=== Begin Enclosure ===

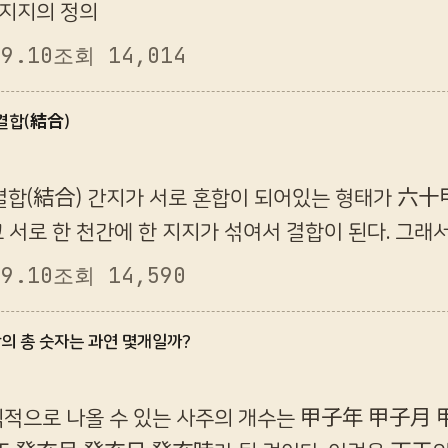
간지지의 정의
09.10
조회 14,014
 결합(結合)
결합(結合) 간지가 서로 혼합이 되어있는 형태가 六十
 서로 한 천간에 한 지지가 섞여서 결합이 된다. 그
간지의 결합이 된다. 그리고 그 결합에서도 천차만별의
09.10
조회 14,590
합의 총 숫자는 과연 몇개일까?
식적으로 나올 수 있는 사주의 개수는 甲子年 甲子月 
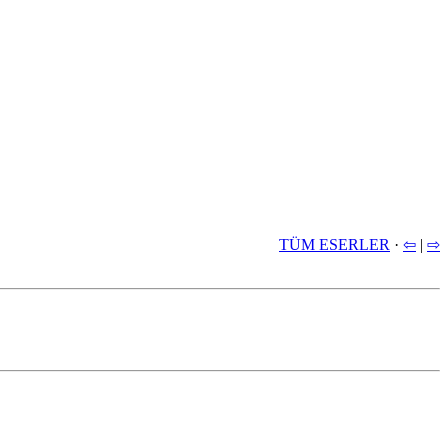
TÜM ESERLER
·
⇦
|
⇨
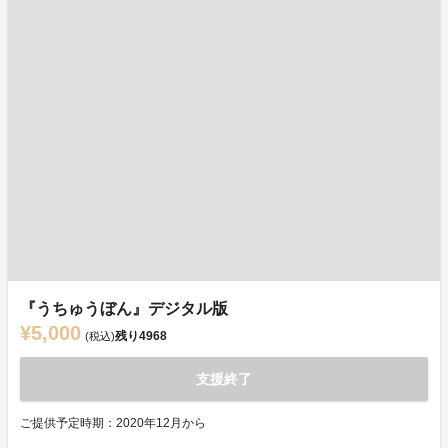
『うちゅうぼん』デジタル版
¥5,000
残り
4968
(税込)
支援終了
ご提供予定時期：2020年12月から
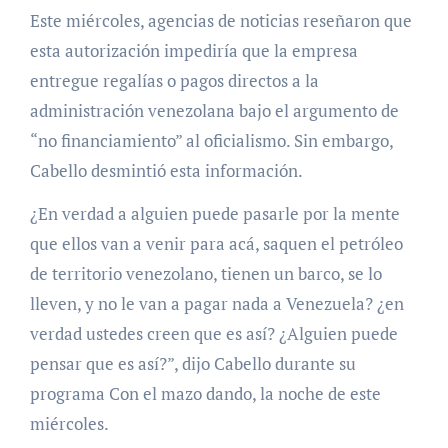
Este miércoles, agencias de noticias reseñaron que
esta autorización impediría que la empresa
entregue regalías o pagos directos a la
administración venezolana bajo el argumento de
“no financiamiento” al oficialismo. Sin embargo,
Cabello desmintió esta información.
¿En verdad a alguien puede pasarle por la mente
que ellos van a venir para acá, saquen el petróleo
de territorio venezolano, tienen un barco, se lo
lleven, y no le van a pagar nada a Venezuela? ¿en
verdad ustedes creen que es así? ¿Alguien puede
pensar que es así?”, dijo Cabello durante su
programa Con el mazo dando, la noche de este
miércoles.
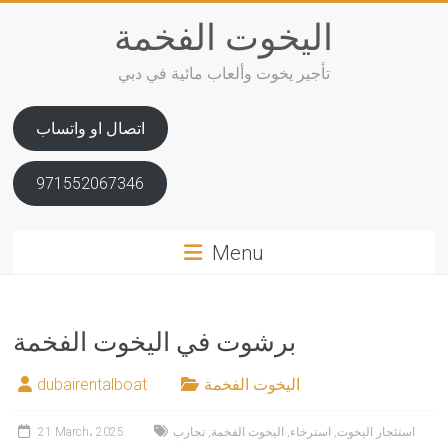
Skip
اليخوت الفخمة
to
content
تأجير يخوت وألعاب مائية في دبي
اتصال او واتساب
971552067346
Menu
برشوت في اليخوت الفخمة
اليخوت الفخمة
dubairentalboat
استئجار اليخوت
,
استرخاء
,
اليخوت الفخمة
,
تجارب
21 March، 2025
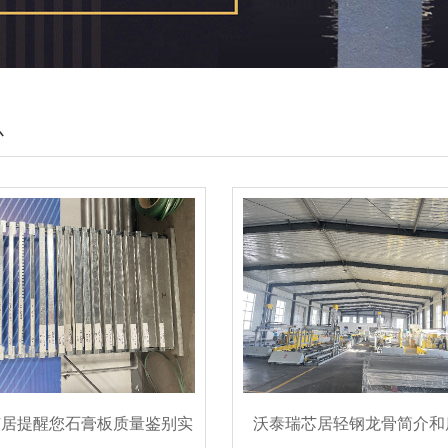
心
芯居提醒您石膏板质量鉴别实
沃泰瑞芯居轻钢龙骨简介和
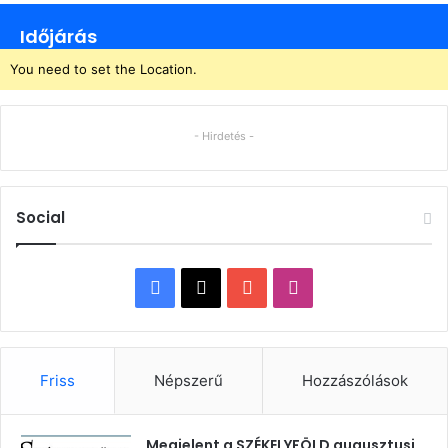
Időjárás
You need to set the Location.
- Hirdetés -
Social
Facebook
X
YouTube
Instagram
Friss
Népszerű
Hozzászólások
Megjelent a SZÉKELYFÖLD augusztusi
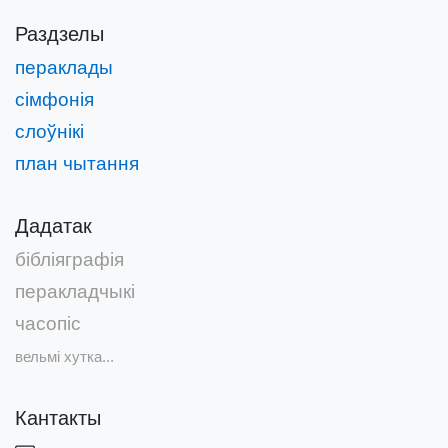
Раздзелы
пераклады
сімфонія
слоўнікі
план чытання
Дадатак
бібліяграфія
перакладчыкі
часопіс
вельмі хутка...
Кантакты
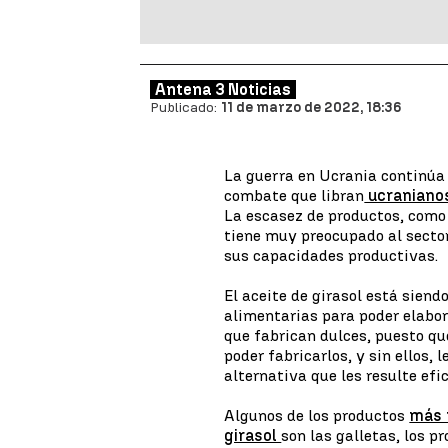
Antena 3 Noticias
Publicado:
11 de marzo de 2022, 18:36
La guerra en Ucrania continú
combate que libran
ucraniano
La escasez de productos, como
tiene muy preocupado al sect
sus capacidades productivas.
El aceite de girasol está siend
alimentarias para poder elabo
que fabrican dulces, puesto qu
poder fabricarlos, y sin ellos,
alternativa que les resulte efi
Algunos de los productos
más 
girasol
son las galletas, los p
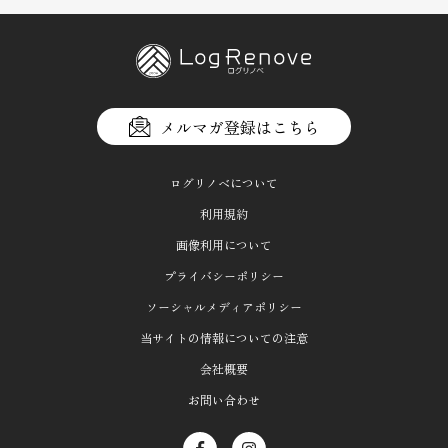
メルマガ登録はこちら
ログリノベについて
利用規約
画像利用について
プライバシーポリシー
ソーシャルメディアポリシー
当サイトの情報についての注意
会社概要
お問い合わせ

=== End Enclosure ===
=== Begin Enclosure ===

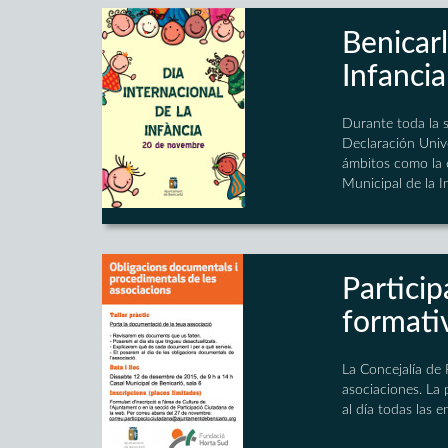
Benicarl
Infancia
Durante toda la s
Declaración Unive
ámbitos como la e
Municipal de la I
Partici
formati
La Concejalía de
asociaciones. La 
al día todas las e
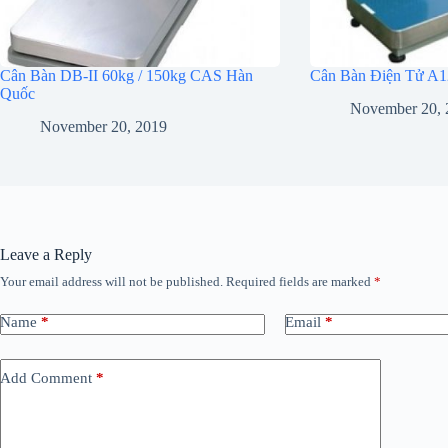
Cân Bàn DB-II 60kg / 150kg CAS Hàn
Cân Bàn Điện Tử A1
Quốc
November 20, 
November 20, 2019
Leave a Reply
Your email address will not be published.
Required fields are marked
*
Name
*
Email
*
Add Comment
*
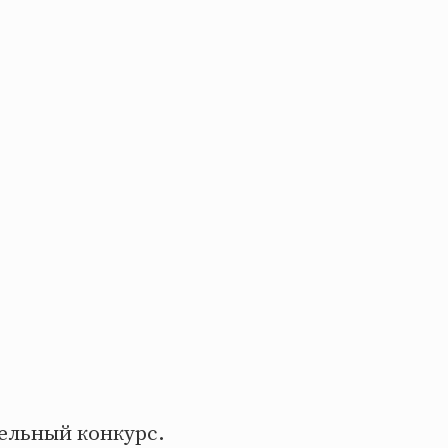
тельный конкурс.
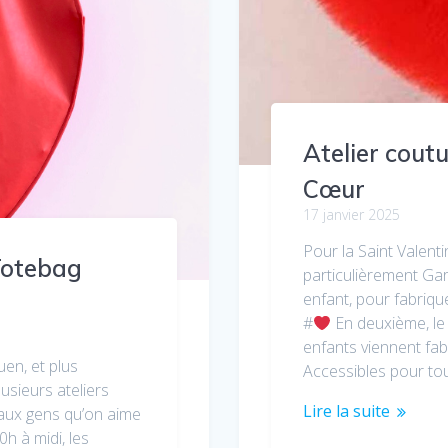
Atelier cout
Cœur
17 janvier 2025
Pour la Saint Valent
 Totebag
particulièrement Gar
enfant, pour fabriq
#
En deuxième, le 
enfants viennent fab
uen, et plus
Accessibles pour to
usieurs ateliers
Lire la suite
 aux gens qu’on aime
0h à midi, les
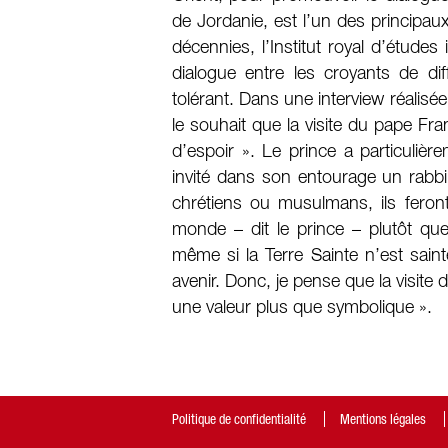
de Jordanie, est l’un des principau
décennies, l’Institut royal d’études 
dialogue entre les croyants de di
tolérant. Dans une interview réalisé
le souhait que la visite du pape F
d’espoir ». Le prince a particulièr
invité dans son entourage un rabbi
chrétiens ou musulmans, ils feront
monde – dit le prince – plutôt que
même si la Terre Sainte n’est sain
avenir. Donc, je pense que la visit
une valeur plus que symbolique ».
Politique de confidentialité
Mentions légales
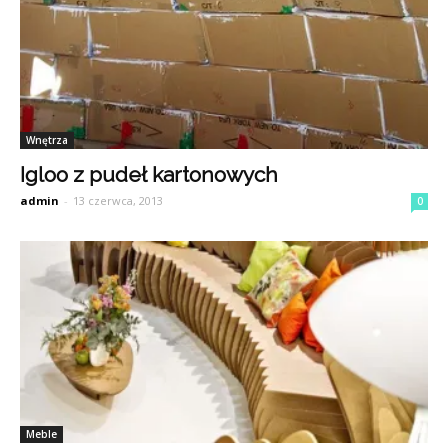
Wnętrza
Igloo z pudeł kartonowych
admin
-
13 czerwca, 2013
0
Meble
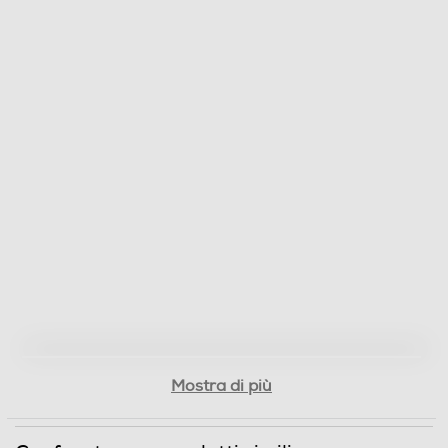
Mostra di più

=== End Enclosure ===
=== Begin Enclosure ===

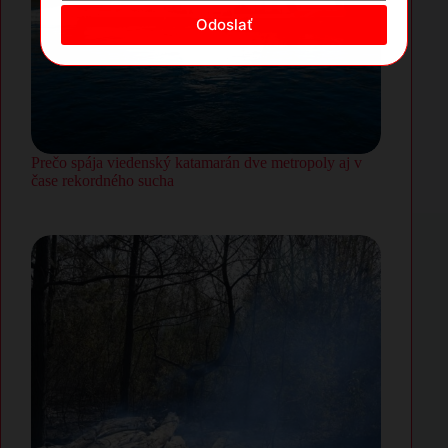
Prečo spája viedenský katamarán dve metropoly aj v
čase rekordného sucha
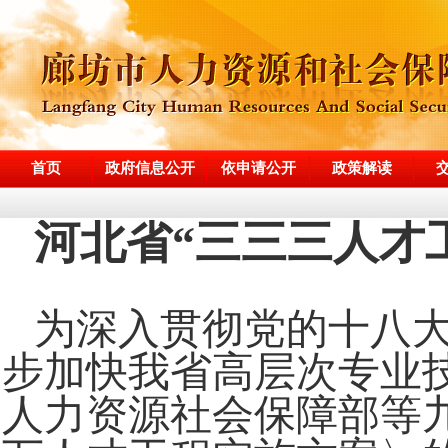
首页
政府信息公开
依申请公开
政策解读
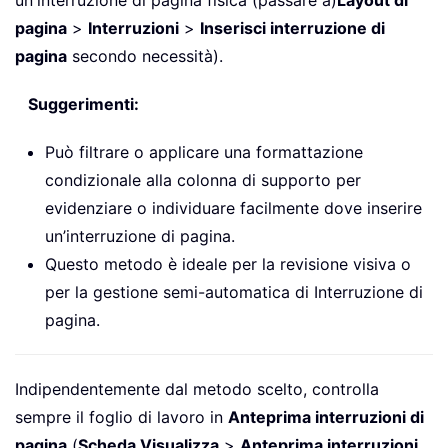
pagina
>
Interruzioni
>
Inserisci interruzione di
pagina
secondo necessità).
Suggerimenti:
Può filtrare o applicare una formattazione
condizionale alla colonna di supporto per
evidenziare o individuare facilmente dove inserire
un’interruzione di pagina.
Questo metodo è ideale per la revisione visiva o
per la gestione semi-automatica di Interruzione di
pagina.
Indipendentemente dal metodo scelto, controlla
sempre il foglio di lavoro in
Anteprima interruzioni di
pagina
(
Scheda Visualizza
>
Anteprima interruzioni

=== End Enclosure ===

_Goal of the exercise:_ Report all lines of the data that include the word "como".

_Response below:_
La escasez de productos, como
ámbitos como la e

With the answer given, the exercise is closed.